* [ACTION ITEM]
Across the entries below, the lines containing "CASCADE" should be counted and only their number returned.

* [EXTRACTED RECORDS]
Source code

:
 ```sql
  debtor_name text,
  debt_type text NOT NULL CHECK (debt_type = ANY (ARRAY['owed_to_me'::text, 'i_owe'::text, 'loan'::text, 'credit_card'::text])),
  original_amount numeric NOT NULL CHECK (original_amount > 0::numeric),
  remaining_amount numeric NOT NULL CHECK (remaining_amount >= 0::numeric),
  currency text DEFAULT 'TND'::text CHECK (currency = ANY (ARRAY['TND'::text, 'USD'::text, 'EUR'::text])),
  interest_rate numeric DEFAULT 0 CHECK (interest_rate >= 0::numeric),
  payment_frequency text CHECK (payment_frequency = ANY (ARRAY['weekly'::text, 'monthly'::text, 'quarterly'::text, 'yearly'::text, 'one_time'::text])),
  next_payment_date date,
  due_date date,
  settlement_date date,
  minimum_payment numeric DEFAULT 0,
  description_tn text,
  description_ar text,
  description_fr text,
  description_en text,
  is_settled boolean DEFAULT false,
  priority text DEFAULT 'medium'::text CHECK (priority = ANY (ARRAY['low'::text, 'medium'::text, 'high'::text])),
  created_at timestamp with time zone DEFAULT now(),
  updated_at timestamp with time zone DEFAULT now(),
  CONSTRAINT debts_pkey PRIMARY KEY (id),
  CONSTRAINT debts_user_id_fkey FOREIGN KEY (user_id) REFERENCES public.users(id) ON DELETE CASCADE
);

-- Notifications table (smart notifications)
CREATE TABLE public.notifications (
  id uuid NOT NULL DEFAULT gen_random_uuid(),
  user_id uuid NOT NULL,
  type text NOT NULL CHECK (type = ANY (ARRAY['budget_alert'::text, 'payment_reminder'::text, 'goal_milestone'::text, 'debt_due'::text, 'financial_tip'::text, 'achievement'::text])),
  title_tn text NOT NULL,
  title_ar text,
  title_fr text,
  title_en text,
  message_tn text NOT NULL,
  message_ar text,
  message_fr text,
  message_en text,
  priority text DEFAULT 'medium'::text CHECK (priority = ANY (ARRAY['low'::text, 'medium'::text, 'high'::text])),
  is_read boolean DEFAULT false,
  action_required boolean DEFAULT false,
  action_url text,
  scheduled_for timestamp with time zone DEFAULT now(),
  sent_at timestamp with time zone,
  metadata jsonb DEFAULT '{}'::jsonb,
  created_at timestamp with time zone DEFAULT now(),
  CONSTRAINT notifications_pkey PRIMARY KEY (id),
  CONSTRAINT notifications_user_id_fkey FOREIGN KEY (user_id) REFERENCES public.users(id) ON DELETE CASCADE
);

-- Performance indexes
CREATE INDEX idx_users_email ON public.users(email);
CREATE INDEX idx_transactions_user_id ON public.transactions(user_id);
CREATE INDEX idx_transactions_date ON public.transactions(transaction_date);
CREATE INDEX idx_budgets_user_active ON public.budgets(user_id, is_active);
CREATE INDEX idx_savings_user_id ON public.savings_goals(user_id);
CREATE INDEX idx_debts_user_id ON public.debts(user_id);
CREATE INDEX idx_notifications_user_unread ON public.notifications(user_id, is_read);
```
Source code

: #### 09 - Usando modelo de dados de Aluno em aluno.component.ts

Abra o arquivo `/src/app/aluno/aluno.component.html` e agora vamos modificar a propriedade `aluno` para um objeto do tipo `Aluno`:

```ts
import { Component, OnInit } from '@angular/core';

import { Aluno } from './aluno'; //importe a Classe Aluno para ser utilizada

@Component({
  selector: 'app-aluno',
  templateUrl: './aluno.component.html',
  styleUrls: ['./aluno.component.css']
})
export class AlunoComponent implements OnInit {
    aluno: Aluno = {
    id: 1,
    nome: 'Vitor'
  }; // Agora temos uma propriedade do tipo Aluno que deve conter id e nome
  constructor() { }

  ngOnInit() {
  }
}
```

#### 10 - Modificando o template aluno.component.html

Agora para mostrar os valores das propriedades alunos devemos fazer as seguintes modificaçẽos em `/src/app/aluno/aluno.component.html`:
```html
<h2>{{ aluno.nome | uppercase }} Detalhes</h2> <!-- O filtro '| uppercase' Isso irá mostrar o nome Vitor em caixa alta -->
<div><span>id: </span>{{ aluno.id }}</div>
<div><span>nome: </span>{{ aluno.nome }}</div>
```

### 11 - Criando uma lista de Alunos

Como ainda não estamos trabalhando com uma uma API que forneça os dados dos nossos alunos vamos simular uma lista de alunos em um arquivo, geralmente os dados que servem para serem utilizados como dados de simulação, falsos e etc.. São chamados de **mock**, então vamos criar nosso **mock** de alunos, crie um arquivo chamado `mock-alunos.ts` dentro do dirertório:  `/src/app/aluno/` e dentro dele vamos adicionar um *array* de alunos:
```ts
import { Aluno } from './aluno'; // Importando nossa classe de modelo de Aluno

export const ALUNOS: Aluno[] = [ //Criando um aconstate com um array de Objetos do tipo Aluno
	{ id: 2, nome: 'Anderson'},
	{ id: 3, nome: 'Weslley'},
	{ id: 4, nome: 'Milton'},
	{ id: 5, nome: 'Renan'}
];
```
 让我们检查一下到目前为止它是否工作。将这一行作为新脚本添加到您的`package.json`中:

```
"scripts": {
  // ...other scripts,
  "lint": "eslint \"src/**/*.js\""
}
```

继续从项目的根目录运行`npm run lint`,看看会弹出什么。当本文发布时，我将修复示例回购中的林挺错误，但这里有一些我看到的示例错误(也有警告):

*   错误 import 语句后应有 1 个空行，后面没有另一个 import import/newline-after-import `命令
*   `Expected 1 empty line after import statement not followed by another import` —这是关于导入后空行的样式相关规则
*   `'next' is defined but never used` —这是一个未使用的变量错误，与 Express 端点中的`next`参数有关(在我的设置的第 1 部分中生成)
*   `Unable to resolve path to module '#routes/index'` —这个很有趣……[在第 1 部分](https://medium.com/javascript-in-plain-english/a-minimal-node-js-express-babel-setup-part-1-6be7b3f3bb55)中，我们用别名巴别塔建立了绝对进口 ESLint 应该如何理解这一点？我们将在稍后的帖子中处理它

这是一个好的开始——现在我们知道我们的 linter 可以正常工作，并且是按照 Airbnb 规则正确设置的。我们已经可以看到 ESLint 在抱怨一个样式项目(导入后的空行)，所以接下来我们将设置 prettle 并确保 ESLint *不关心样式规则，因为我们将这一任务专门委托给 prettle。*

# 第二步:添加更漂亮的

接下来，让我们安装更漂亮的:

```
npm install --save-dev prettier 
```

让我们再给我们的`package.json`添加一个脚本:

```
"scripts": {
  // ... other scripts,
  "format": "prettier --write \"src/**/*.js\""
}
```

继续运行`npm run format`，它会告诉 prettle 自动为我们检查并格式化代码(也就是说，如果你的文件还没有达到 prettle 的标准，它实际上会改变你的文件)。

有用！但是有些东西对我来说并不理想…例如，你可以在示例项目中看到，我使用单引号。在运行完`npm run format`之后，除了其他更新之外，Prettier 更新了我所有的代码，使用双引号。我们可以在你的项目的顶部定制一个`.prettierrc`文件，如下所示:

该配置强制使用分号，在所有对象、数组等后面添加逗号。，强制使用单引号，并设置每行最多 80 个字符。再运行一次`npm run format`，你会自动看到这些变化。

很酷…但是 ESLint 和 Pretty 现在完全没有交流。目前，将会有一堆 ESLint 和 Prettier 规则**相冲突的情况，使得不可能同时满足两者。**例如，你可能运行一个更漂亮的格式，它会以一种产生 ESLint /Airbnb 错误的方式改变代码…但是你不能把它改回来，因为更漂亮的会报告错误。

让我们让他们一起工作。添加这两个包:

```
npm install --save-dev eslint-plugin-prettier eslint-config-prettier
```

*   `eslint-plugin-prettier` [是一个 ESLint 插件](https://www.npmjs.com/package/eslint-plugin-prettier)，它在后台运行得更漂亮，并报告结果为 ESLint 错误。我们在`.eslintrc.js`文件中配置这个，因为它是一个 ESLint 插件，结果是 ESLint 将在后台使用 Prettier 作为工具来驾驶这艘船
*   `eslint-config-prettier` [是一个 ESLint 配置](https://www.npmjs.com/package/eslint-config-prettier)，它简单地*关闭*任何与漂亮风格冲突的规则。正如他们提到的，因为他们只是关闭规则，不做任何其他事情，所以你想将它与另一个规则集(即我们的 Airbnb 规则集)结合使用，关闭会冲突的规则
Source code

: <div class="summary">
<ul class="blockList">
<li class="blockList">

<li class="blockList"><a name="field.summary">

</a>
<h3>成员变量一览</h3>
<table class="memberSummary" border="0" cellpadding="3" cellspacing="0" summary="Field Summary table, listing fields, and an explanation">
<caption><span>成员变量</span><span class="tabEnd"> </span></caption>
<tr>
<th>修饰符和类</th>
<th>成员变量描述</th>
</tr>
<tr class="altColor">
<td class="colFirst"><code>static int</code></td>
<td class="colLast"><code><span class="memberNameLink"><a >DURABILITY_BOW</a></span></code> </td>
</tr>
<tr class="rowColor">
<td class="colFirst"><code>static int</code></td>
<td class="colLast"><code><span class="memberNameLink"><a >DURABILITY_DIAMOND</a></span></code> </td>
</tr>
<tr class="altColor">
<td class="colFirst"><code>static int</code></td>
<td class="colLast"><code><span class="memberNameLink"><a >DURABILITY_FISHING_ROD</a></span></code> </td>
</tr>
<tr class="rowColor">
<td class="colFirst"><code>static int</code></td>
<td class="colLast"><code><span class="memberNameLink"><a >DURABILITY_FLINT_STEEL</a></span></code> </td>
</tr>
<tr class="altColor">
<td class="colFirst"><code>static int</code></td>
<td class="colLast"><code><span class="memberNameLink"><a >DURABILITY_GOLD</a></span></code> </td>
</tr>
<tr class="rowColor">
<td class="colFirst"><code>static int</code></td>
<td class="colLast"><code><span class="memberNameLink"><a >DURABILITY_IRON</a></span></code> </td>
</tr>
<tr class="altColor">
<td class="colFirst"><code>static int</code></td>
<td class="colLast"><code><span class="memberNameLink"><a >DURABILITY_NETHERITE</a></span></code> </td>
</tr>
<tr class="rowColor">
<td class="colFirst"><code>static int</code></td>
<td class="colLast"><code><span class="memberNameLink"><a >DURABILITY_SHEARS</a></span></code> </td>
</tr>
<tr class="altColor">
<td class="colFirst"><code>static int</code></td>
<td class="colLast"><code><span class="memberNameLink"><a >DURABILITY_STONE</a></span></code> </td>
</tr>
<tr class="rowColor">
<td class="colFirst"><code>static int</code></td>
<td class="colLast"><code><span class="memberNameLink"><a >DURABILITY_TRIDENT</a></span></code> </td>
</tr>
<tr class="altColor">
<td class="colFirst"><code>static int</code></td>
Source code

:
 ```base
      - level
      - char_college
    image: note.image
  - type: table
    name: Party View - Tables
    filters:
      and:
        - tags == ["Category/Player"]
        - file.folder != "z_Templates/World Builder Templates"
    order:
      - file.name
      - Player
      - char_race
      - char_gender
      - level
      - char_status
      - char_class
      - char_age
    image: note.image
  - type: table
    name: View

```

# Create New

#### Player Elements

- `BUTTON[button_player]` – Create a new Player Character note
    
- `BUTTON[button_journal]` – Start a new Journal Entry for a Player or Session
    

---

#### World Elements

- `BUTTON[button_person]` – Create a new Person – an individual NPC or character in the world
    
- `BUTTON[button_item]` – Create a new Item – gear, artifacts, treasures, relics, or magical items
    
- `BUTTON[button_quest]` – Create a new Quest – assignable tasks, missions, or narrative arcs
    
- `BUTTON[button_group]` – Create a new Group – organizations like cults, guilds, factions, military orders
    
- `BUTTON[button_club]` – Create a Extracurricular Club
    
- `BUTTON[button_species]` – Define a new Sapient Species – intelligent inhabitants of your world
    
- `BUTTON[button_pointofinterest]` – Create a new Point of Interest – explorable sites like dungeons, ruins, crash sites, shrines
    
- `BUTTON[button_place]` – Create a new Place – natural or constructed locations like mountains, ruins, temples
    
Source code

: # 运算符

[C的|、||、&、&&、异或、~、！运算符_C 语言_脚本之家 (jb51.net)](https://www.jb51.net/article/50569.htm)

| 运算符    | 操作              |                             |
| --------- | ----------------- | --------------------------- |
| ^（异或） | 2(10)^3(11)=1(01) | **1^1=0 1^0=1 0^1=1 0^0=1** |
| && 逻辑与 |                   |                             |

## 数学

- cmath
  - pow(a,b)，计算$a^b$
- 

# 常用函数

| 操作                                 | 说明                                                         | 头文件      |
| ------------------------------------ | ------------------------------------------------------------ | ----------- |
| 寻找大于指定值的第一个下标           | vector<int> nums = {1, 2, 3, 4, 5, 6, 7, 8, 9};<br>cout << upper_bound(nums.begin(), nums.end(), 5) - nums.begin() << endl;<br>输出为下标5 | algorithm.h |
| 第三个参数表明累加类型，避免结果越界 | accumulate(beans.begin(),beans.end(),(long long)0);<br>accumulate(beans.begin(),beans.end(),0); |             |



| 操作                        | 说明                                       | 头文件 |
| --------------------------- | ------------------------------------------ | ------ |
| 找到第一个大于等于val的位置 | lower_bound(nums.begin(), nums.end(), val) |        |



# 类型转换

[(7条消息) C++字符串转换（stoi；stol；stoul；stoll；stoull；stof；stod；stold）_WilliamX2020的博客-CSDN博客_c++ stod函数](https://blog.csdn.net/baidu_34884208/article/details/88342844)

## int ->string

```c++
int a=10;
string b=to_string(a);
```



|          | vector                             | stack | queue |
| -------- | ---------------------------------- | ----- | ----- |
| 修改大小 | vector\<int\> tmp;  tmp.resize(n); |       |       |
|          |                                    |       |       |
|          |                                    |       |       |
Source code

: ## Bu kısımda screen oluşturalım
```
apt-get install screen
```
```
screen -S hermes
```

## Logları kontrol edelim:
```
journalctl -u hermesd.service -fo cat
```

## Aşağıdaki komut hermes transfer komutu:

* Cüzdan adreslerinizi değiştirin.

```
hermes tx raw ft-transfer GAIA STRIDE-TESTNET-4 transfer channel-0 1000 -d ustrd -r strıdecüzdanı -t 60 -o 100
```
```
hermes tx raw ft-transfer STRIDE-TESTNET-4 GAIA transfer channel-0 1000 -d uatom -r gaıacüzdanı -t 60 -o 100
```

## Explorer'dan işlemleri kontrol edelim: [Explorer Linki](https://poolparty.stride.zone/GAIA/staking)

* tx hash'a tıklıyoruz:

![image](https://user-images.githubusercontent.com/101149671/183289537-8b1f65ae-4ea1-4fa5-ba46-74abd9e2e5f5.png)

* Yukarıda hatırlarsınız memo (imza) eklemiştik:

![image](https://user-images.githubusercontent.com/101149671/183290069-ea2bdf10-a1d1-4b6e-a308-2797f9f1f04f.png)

* [RESULT OF THIS EXERCISE]
2